Le patriarche du CAC 40 en est aussi l'un des plus riches parmi les dirigeants qui ne sont pas directement des fondateurs d'empire. Sa fortune estimée à 280 millions d'euros en 2016 par Challenges, Maurice Lévy la doit principalement à ses actions Publicis dont il détient 2% du capital. Ainsi qu'à ses copieux bonus qui ont pris un tour très médiatique en 2012. Lors de la précédente campagne présidentielle, l'annonce d'un bonus de 16 millions d'euros touché par le patron de Publicis avait ému à gauche et le candidat d'alors, François Hollande, y avait vu de quoi justifier sa promesse de taxer 75% des revenus au-delà du million d'euros. Maurice Lévy qui avait en 2011 signé une tribune dans Le Monde pour demander à ce qu'on taxe plus les riches s'était tout de même opposé à cette taxe de 75% (jamais mise en place d'ailleurs). Maurice Lévy participe par ailleurs au financement de l'Institut du cerveau et de la moelle épinière, une fondation consacrée à la recherche créée en 2005.

En abandonnant son poste de président, Maurice Lévy ne sera pas dans le besoin pour autant. Il devrait toucher 2,8 millions d'euros brut par an pour son nouveau poste de président du conseil de surveillance (poste non exécutif). Une somme très supérieure à la moyenne pour ce type de poste. À titre de comparaison, Elisabeth Badinter qui l'occupait jusqu'alors touchait 240.000 euros par an, soit plus de 10 fois moins.
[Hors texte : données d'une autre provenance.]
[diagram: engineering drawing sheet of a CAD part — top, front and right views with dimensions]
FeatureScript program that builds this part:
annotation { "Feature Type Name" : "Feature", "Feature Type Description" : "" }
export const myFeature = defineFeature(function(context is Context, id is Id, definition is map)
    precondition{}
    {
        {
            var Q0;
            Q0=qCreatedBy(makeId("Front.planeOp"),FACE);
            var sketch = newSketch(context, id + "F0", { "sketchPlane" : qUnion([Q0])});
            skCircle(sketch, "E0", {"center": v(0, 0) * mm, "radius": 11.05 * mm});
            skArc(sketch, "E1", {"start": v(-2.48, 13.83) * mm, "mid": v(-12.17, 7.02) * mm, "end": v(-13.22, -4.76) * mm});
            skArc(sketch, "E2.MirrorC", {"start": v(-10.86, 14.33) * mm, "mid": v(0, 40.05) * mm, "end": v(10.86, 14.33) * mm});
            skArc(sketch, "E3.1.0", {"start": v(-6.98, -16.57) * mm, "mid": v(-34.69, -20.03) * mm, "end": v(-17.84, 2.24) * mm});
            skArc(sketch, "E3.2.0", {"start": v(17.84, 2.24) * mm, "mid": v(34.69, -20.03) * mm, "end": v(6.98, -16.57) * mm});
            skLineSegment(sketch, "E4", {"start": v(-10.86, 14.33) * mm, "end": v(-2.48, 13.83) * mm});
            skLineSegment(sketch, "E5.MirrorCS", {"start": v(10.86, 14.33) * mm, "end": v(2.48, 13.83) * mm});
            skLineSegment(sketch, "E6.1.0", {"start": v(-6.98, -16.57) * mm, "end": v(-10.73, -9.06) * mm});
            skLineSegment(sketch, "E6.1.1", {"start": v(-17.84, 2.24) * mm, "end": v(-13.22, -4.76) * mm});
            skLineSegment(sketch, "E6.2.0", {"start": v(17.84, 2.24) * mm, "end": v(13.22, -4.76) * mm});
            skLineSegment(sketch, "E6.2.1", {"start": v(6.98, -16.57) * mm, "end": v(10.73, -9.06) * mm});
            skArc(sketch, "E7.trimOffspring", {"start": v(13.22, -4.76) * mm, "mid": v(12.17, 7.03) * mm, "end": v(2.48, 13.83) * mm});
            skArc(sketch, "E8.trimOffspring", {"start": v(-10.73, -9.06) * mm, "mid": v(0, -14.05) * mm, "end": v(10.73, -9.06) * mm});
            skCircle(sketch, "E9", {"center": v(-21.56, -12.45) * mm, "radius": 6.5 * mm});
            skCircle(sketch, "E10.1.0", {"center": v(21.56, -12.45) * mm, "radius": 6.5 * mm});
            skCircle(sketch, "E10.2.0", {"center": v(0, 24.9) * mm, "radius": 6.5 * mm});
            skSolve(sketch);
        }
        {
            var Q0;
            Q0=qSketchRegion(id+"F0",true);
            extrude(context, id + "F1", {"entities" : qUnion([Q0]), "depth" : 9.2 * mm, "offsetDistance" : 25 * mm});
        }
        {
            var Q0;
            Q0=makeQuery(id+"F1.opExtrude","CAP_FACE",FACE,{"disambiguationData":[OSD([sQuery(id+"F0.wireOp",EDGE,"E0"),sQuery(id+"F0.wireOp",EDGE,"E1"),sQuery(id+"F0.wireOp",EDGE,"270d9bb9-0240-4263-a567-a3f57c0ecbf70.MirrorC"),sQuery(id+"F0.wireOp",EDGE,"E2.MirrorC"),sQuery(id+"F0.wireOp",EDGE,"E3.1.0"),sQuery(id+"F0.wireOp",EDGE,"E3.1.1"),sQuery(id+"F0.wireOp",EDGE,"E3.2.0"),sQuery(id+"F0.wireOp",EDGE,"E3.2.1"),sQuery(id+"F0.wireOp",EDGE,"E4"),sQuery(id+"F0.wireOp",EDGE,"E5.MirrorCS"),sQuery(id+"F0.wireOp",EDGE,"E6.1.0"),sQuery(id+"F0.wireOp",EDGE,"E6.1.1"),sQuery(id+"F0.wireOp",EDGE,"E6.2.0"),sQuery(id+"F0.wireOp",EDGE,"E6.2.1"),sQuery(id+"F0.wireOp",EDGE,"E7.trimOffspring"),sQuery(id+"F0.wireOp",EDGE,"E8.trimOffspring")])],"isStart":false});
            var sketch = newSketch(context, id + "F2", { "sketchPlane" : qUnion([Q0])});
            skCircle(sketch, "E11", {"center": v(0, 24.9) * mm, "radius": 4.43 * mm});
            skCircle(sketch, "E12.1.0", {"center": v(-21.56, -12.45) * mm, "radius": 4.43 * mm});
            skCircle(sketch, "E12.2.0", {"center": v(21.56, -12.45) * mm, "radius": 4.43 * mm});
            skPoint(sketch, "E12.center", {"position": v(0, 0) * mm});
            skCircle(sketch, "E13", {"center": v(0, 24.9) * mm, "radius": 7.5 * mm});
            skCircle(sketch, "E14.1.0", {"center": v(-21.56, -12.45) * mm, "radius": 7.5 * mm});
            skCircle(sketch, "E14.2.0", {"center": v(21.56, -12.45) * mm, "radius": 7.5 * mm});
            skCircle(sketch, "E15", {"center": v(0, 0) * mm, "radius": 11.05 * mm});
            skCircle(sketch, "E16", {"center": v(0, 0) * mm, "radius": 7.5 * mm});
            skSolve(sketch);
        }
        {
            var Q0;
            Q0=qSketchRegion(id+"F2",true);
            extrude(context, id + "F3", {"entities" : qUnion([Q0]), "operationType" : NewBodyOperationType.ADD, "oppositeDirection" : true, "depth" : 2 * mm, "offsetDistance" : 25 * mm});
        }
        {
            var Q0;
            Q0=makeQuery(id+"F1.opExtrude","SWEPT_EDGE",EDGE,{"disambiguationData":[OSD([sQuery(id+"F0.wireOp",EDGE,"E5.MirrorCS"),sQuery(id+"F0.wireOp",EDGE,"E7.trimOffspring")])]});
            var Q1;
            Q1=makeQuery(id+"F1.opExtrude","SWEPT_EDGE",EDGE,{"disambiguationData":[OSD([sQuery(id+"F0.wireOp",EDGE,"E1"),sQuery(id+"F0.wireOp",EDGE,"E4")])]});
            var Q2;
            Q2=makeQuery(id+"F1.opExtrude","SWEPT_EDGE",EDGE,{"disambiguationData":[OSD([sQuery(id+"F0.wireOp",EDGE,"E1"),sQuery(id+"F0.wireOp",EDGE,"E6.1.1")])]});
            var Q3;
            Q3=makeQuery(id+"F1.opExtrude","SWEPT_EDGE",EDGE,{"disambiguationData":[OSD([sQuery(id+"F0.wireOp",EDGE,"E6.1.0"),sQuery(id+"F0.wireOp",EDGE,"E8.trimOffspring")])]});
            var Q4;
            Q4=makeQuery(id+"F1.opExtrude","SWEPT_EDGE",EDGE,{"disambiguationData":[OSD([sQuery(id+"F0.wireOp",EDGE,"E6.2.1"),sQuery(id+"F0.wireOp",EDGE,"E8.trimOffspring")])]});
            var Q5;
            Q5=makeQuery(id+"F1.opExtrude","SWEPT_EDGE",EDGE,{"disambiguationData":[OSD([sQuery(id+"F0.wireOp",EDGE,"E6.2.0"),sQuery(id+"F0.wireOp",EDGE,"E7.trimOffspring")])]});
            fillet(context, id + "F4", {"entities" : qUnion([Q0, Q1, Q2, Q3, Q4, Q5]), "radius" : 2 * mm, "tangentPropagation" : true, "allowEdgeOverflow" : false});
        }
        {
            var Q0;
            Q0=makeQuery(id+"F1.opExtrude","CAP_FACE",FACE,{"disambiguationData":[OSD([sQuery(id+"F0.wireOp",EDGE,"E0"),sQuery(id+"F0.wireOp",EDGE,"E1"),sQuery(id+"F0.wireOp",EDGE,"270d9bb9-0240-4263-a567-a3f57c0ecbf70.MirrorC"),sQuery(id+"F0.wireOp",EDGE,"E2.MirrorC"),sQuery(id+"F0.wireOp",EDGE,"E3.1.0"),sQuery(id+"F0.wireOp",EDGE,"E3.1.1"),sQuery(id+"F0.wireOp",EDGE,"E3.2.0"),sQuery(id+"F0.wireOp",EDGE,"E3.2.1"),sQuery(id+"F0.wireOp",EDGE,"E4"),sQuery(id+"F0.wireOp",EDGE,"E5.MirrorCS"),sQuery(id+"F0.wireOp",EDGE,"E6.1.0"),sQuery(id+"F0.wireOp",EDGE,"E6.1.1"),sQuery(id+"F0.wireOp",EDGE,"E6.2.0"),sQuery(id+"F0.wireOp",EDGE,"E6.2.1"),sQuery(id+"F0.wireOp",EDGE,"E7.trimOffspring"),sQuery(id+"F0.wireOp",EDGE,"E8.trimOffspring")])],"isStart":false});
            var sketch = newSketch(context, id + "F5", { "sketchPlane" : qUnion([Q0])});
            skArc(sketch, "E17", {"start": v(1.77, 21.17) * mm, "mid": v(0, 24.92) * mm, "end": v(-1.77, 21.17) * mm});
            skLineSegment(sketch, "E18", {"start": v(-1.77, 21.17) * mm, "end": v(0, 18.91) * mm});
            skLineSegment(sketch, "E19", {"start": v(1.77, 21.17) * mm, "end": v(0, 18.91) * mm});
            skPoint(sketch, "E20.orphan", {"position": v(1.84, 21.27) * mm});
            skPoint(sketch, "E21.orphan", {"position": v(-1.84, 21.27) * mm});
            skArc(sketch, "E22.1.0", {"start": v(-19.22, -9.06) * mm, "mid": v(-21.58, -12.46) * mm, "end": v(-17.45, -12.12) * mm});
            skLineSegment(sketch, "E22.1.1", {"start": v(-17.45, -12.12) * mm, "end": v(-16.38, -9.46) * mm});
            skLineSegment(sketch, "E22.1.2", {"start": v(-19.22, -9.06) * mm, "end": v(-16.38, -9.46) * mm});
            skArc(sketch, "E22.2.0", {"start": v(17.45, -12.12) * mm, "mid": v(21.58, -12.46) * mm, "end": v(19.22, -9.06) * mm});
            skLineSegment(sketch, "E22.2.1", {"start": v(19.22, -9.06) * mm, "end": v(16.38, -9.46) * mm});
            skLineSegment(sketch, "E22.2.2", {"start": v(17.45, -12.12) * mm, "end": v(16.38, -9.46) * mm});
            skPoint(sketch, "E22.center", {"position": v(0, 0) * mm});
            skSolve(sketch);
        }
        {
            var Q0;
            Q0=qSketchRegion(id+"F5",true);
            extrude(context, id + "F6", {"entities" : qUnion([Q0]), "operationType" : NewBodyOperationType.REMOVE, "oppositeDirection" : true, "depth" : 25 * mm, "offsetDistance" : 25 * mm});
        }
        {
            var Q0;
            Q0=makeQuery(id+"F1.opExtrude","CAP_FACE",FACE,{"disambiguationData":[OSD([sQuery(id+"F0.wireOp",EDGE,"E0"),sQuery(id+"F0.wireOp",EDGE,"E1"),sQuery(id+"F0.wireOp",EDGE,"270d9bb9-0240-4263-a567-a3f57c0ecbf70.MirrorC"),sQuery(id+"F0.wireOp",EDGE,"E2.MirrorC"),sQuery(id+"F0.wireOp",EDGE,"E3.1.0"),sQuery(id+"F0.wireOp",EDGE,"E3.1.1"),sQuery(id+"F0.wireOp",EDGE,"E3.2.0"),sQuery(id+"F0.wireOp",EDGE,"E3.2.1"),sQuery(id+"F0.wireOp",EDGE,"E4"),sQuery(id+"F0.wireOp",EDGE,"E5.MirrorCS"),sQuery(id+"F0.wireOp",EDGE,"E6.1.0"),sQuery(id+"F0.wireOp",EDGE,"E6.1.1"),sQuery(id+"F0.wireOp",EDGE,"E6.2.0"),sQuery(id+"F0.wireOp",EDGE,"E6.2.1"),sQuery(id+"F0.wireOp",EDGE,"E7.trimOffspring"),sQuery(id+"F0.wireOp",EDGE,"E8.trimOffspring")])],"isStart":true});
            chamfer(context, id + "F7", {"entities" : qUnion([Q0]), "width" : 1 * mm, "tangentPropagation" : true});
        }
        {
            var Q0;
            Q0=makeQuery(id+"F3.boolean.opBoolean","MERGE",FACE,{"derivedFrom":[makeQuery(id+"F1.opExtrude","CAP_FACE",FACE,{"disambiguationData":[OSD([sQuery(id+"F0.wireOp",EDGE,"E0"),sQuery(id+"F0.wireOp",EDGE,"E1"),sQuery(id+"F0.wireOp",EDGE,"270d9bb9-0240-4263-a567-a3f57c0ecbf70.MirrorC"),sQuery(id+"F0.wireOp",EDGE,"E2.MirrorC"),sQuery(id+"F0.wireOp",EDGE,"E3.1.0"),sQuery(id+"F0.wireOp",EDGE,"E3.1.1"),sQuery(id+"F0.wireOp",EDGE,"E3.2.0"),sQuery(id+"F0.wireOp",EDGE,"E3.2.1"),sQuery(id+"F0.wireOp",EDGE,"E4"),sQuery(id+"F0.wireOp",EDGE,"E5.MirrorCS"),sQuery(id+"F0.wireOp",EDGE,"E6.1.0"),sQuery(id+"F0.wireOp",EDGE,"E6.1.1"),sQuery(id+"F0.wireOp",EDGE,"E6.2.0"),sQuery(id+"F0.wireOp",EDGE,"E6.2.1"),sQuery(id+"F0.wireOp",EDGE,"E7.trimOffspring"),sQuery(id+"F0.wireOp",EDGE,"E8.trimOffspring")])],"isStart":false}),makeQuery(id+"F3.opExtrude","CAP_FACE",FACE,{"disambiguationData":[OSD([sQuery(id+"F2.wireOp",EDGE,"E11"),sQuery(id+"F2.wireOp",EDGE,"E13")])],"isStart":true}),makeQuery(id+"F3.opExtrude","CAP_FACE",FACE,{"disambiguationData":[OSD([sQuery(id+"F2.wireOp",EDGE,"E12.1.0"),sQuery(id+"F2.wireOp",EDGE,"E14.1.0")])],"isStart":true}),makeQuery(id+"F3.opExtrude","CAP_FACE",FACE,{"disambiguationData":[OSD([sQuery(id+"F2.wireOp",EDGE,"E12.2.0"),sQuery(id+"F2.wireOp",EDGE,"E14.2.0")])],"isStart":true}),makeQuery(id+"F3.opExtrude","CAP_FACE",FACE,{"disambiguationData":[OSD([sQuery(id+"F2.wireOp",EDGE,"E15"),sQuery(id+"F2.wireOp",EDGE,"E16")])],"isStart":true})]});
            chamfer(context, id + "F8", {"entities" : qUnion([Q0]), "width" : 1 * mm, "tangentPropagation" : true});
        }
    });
Ses difficiles adieux dans une vidéo

Voilà quelques années que le patron de Publicis se met en scène dans des vidéos pour les vœux de fin d'année aux salariés de son groupe. Des vidéos décalées et souvent rigolotes en anglais ou en chinois comme en 2011. Pour sa dernière enregistrée en décembre dernier, l'homme fort de la pub met en scène son départ annoncé. On y voit une équipe de déménageurs en train de vider son bureau pendant que lui, stoïque, tente de décrire l'état du monde et l'évolution de son business. Sur son bureau, un mug sur lequel on peut lire "I'm the boss" attire l'attention. Un déménageur malheureux tente de l'enlever en vain. La tasse est solidement attachée au bureau. Arthur Sadoun, le nouveau président du directoire de Publicis, est prévenu... Maurice Lévy lui cède son bureau, mais pas le mug. Et il a bien l'intention d'y savourer de nombreux cafés ou thés dans le futur bureau qu'il occupera dans le même immeuble en tant que Président du conseil de surveillance.